La récession italienne complique le jeu en zone euro

le 08/08/2012 L'AGEFI Quotidien / Edition de 7H

Le PIB italien a reculé de 0,7% au deuxième trimestre, menaçant les objectifs de réduction de la dette

Variation du PIB italien 2007-2013

Les investisseurs ont préféré voir le verre à moitié plein. Les principales places boursières européennes ont poursuivi hier le rebond entamé vendredi, portées par la perspective d’une intervention de la BCE à la rentrée. Pourtant, le risque de voir la zone euro s’installer dans la récession continue de planer au vu des statistiques décevantes publiées hier. L’annonce d’un quatrième trimestre de baisse consécutif du PIB en Italie a balayé les espoirs de reprise économique dans la péninsule, compliquant ainsi les efforts de réduction du déficit du gouvernement Monti.

Après une baisse de 0,8% au premier trimestre, le produit intérieur brut (PIB) italien a encore reculé de 0,7% au deuxième trimestre. Ces chiffres provisoires, encore plus mauvais qu’anticipé par les marchés, plongent le pays dans la récession. Sur un an, le tableau est bien plus sombre. Le PIB dévisse de 2,5% ce qui équivaut ainsi à sa plus forte chute depuis 2009. En juin, la production industrielle s’est également inscrite en repli de 1,4% par rapport au mois de mai.
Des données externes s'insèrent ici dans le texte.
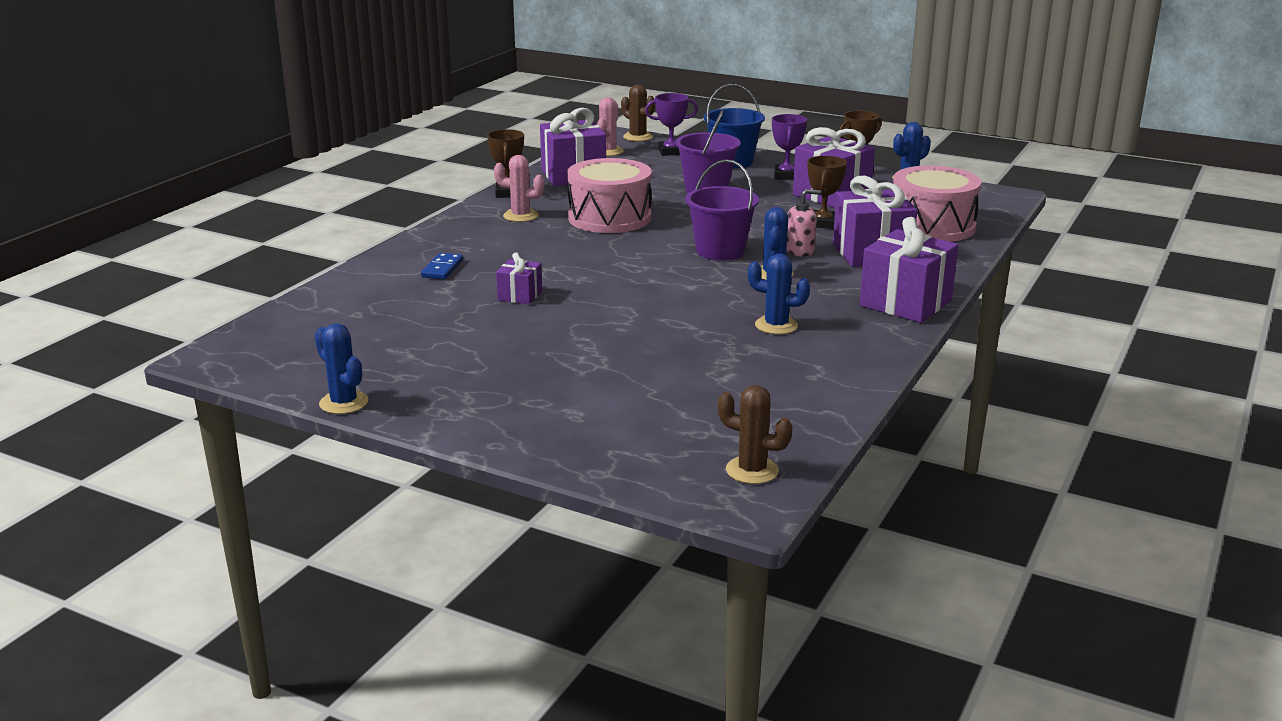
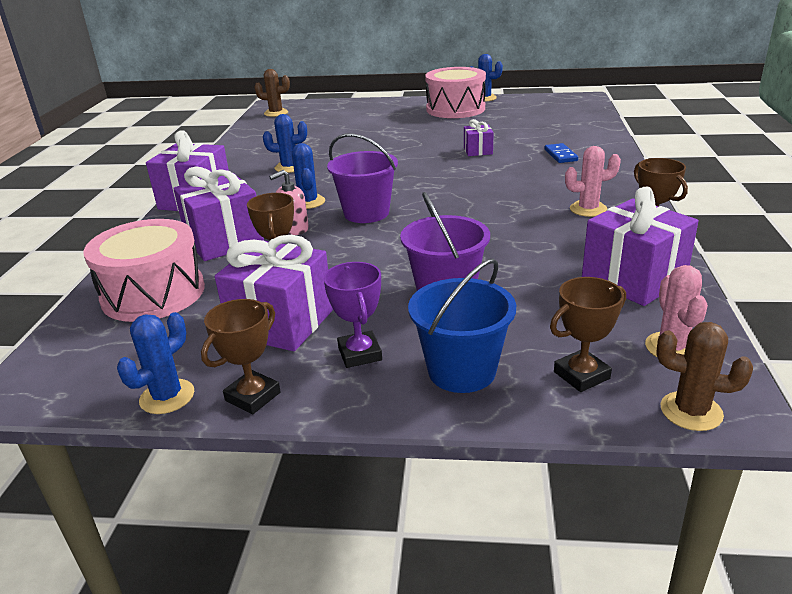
camera: 160 degrees right, 5 degrees up
pink drum [567,158,652,233] -> pink drum moved to [425,67,486,118]
purple trophy [645,93,698,156] -> brown trophy [550,277,626,392]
Ces indicateurs sont une pierre dans le jardin de Mario Monti qui vise une réduction du déficit budgétaire de 0,1% du PIB d’ici à 2014 au prix de sévères mesures d’austérité pour un montant de plus de 20 milliards d’euros. Mi-juillet, la Banque d’Italie avait revu à la baisse ses prévisions de croissance tablant sur un repli de 2% en 2012, contre 1,5% auparavant. Mais le gouvernement italien s’attend toujours à une contraction de 1,2% du PIB pour 2012, et un retour à la croissance en 2013. De leur côté, les analystes n’y croient plus, jugeant les anticipations italiennes trop optimistes. «Il n’y a pas de signe d’un quelconque changement de tendance pour l’Italie», considère Annamaria Grimaldi chez Intesa Sanpaolo.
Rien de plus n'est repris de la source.